▶ **TASK INSTRUCTIONS**:
Retype the material that follows exactly, limited to the lines from the one with "Pastellgrön (Pantone 15-6307 TPX)" through the one with "publicidade..", and keep out all pictures.

▶ **LISTED RECORDS**:
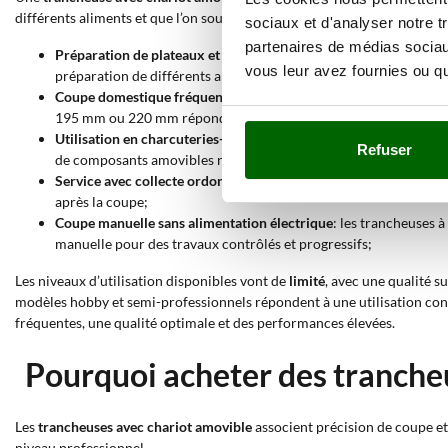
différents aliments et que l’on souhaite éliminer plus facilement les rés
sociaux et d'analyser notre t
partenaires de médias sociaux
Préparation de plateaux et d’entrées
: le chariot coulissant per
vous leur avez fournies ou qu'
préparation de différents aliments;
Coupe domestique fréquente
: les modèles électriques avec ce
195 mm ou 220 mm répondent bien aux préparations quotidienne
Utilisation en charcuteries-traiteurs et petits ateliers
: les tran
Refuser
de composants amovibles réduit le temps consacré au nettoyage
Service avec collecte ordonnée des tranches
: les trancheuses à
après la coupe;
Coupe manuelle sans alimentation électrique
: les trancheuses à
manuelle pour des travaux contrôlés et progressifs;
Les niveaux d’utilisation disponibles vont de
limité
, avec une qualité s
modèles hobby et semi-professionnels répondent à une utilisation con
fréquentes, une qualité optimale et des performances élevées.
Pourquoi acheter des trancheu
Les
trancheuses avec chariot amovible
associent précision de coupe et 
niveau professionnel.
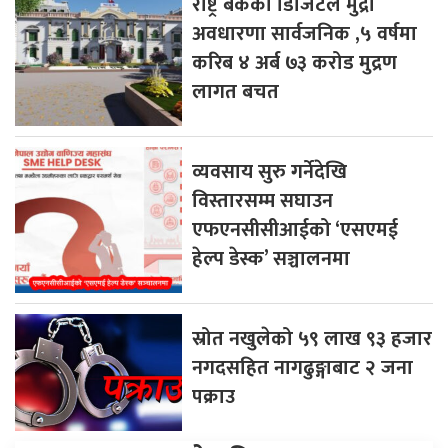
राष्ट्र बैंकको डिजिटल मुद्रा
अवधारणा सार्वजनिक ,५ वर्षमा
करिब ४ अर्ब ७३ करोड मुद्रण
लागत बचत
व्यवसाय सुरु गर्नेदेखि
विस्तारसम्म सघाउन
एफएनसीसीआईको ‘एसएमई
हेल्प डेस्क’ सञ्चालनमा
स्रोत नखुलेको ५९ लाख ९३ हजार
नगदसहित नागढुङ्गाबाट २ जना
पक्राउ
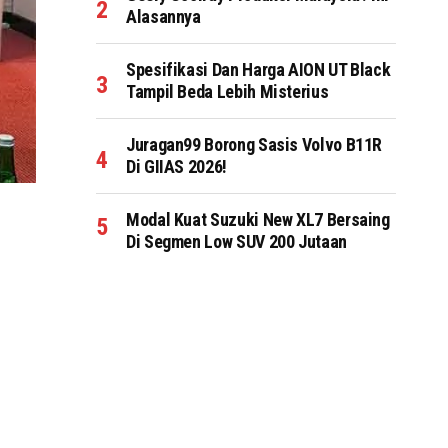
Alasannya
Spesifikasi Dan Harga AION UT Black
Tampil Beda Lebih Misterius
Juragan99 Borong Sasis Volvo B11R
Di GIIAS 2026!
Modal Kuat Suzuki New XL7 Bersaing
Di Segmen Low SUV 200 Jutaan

* * *

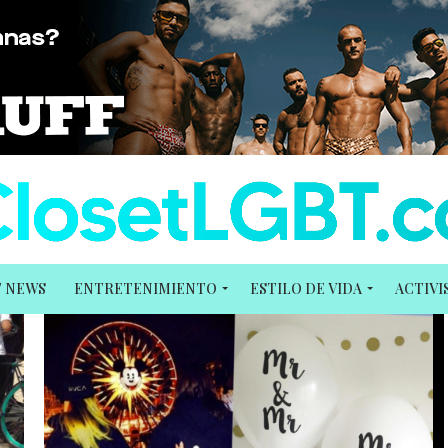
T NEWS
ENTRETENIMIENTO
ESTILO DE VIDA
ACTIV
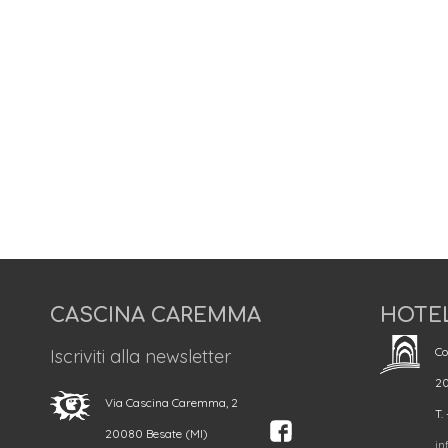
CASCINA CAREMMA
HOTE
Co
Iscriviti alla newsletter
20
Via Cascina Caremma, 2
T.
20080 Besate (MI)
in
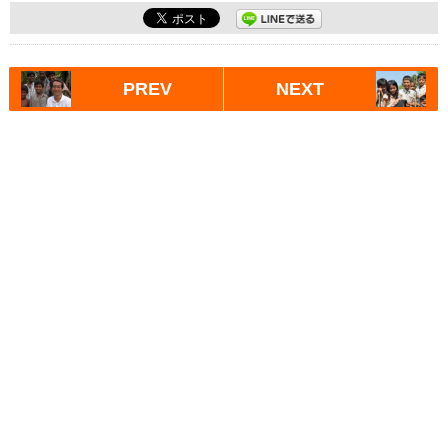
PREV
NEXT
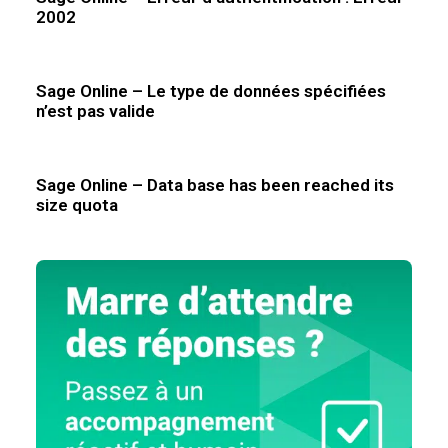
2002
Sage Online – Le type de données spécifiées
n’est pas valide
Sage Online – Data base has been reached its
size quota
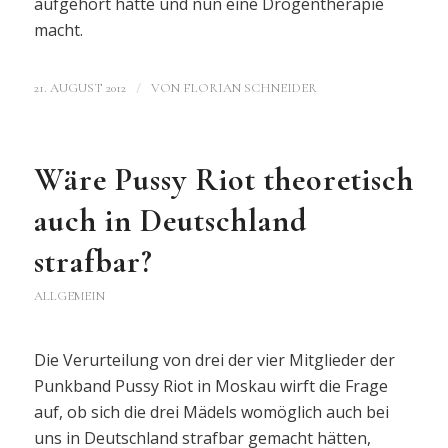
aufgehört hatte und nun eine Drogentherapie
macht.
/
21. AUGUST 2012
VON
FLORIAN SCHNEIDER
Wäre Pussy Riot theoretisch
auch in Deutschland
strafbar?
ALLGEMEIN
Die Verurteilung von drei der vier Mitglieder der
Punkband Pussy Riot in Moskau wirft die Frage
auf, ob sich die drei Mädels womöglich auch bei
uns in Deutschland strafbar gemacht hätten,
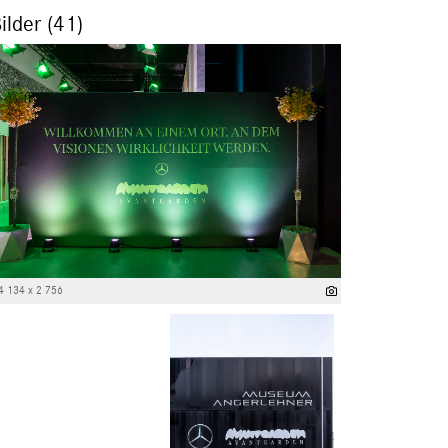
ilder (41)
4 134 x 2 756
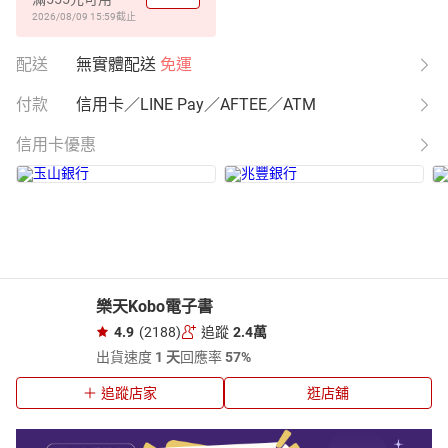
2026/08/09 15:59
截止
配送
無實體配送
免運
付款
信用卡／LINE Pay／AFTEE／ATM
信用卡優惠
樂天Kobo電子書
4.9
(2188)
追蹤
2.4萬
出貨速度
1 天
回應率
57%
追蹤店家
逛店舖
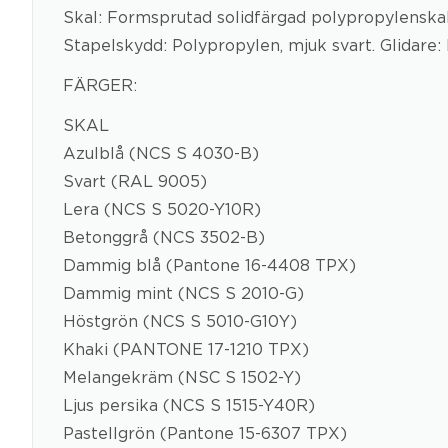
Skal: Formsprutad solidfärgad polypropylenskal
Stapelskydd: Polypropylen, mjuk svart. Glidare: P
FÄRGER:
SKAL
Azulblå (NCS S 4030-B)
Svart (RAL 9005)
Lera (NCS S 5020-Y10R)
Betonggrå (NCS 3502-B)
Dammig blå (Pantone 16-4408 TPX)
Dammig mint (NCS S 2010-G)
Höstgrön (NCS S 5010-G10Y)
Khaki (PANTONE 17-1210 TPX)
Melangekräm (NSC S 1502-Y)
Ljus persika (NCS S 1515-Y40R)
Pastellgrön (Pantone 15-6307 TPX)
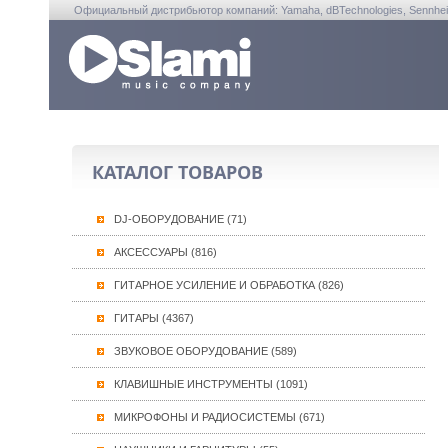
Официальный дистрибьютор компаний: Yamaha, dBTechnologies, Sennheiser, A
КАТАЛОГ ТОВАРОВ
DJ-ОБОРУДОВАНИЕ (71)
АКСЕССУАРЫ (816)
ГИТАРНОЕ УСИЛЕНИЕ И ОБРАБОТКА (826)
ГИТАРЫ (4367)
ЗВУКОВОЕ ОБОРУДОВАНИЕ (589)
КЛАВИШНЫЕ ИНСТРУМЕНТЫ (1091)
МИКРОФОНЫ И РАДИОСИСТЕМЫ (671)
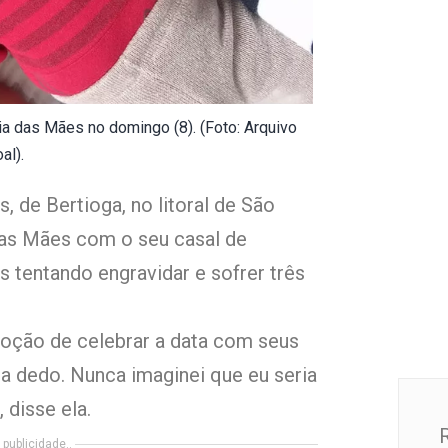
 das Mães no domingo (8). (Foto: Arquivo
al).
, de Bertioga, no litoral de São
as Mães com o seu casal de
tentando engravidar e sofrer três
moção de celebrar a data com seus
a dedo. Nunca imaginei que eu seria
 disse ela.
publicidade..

▶ **WRITTEN REPLY**:
Pastellgrön (Pantone 15-6307 TPX)
Официальный дистрибьютор компаний: Yamaha, dBTechnologies, Sennheiser, A
КАТАЛОГ ТОВАРОВ
DJ-ОБОРУДОВАНИЕ (71)
АКСЕССУАРЫ (816)
ГИТАРНОЕ УСИЛЕНИЕ И ОБРАБОТКА (826)
ГИТАРЫ (4367)
ЗВУКОВОЕ ОБОРУДОВАНИЕ (589)
КЛАВИШНЫЕ ИНСТРУМЕНТЫ (1091)
МИКРОФОНЫ И РАДИОСИСТЕМЫ (671)
 das Mães no domingo (8). (Foto: Arquivo
al).
, de Bertioga, no litoral de São
as Mães com o seu casal de
tentando engravidar e sofrer três
moção de celebrar a data com seus
a dedo. Nunca imaginei que eu seria
 disse ela.
publicidade..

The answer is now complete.